The reason k2 is special on-policy: \(\mathbb{E}_{p_\theta}[\nabla_\theta k2] = \mathbb{E}_{p_\theta}[k1 \cdot s_\theta]\), which is exactly the reverse KL gradient. Off-policy, that expectation is over the wrong distribution, so we use sg\((\rho)\) as an IS weight to correct it.


Using KL as a detached reward bonus

Here’s where the most common mistake happens. Since k1 and k3 are both unbiased value estimators for reverse KL, you might think either is fine for reward shaping. But this is actually incorrect.
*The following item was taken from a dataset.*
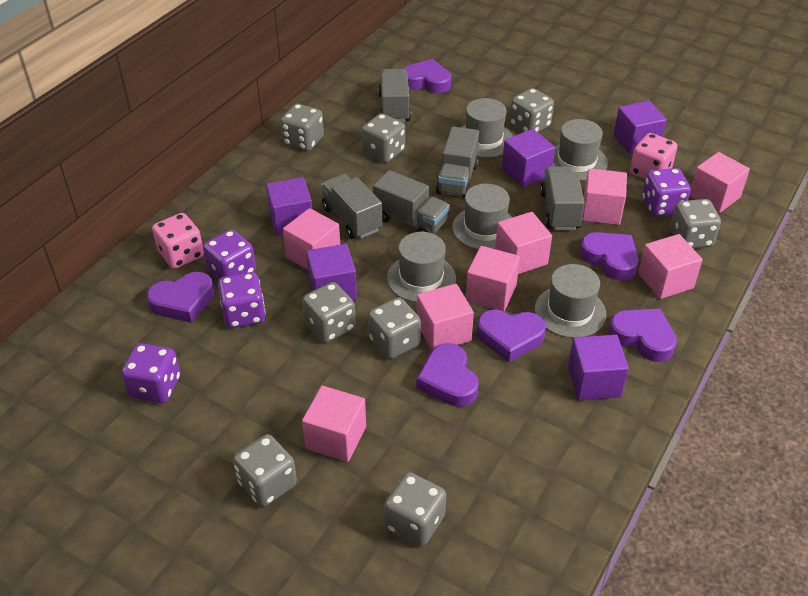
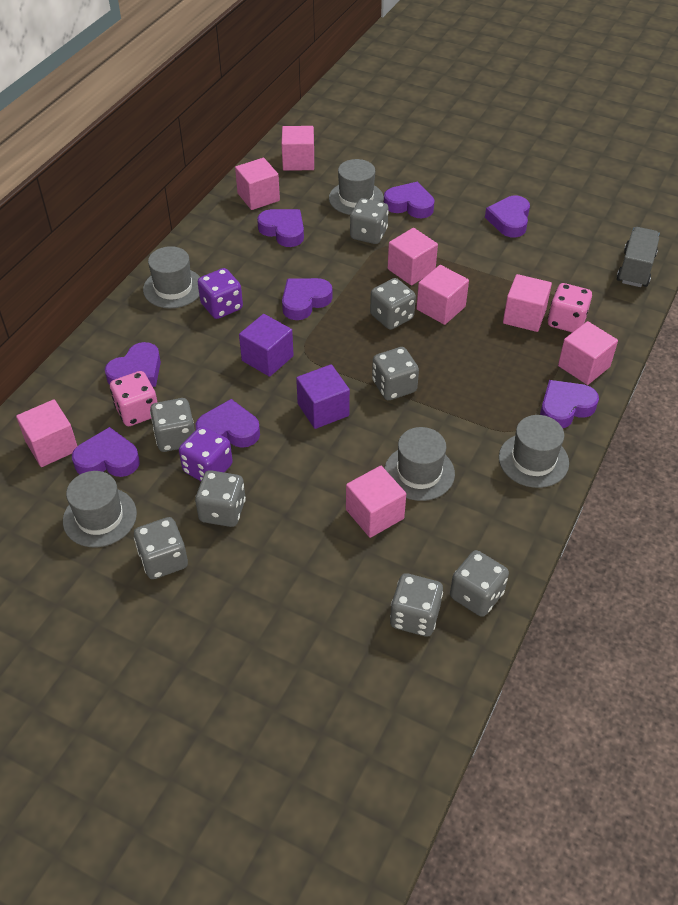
grey truck: 5 -> 1
purple cube: 5 -> 2
purple dice: 4 -> 2
purple heart: 6 -> 8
The reason is that when KL is a detached reward bonus (reward -= beta * kl.detach()), the KL term only influences training through the policy gradient. So for this to be an unbiased estimate of the true KL-regularized objective, we need the policy gradients to align:

\[\mathbb{E}_{p_\theta}[s_\theta \cdot \hat{k}] = \mathbb{E}_{p_\theta}[s_\theta \cdot k_1]\]
  • k1: \(\mathbb{E}[s_\theta \cdot k_1] = \nabla_\theta D_{KL}(p_\theta \| \mu)\). So this is correct!

  • k3: \(\mathbb{E}[s_\theta \cdot k_3] = -\nabla_\theta D_{KL}(\mu \| p_\theta) + \nabla_\theta D_{KL}(p_\theta \| \mu)\). Note that the first term is adding a forward KL bias term! So despite being value-unbiased and lower variance, using k3 in reward shaping actually makes it a biased estimator

  • k2: this is also similarly biased in the policy gradient term.

So TLDR is that for reward shaping, we really only want to use k1. The lower variance of k3 doesn’t matter here because it changes what you’re actually optimizing.


Summary

To wrap things up, the choice of which estimator to use mainly depends on 3 questions: (1) are samples on-policy or off-policy, (2) is KL a differentiable loss or a detached reward bonus, and (3) are you constructing \(\rho\) explicitly?

The key insight from Wang [4] and Tang & Munos [5] is that value unbiasedness \(\neq\) gradient correctness. For example k3 looks great as a value estimator because it’s value is unbiased but it actually breaks in naive loss backprop (giving forward KL) and reward shaping (adding forward KL bias). On the other hand, k2 is biased as a value estimator but is the only estimator that actuallys works (albeit accidentally)in the naive on-policy loss case.

Use case Correct choice Wrong choice
Detached reward bonus \(k1\) \(k3\) (value-unbiased but gradient-biased!)
Loss term, naive on-policy \(k2\) \(k1\) (zero gradient), \(k3\) (forward KL!)
Loss term, explicit \(\rho\) or off-policy \(\text{sg}(\rho) \cdot \text{k2}\) or \(\rho \cdot \text{k3}\) \(\rho \cdot \text{k2}\) (\(\rho\) kept in grad)

References

  1. Dibya Ghosh. KL Divergence for Machine Learning. dibyaghosh.com/blog, 2023.
  2. John Schulman. Approximating KL Divergence. joschu.net/blog, 2020.
  3. Cursor. Composer 2 Technical Report. cursor.com/resources/Composer2.pdf, 2025.
  4. Xihuai Wang. Choosing KL Estimators in RL: From Value Unbiasedness to Gradient Correctness. xihuai18.github.io, 2025.
  5. Yunhao Tang and Rémi Munos. On a few pitfalls in KL divergence gradient estimation for RL. arXiv:2506.09477, 2025.